Duvvuri Subbarao, a former governor of the Reserve Bank of India and the man who was at the helm of the central bank during the Global Financial Crisis and the Taper Tantrum of 2013, said it would be different this time.
Speaking exclusively with ETMarkets.com about how the forthcoming Fed taper could impact markets, he said: “There most certainly will be a taper, but there most possibly will not be a tantrum because both sides have learnt since then.”
The Indian equity market shrugged off the Fed announcement and took the benchmark indices to newer heights on Thursday, as investors’ risk appetite hit a new high.
“From the US side, Chairman Powell and other governors have repeatedly emphasised that the Fed is going to be patient and that they are going to telegraph their intentions well in advance. On our side, we have several mitigating factors compared with 2013. It is very unlikely that we will be caught unaware,” the former governor said.

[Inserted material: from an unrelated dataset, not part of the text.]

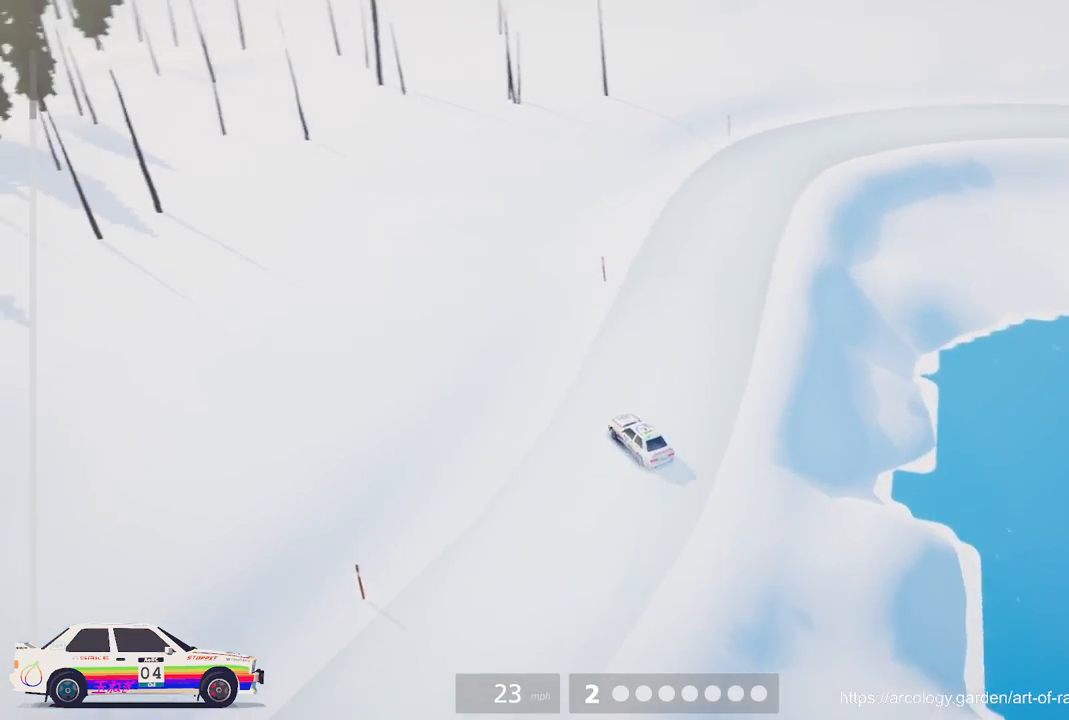
{"buttons": ["R2"], "left_stick": "center", "events": [[333, "left_stick", "center"]]}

A key positive on India’s side this time is the size of RBI’s foreign exchange portfolio, Subbarao said.
“We have $650 billion of reserves which itself is a formidable war chest… Our current account deficit is quite low. Our fiscal deficit is not low, but it’s also not so large as to cause concerns from the an exchange rate perspective.”
There is no doubt when the US Fed tapers bond purchases, the ripples will be felt through financial markets across the world.
But Subbarao, who had experienced tremendous volatility in the domestic currency during his time as RBI Governor, believes the country is on a very different footing now than the time when the country was clubbed in the infamous grouping of the ‘Fragile Five’ in the late 2000s.
“Most importantly, I think there is not much pressure building up in the exchange rate unlike in 2013,” the former governor said.
The world over, the most important question for financial markets is when the US Fed will normalise monetary policy and step back from the largesse provided during the Covid pandemic.
Subbarao, one of the most formidable experts in Indian macro-economic policy, believes as a country India is now much better prepared to tackle the attendant volatility.
“When the Fed starts tapering, we can expect some capital outflows and consequently some exchange rate volatility. RBI should be able to manage that through appropriate interventions in the market,” he said.
However, Subbarao said central banks in the emerging world need to find smarter ways to manage the risk to the currencies from volatile capital flows, as they are going to be a recurring challenge in a financially globalising world.
“RBI, and indeed all emerging market central banks, are going to find that managing the volatility in their exchange rates caused by volatile capital follows is going to be a recurring challenge in a financially globalising world. They need to hone their skills to manage this non-disruptively,” he said.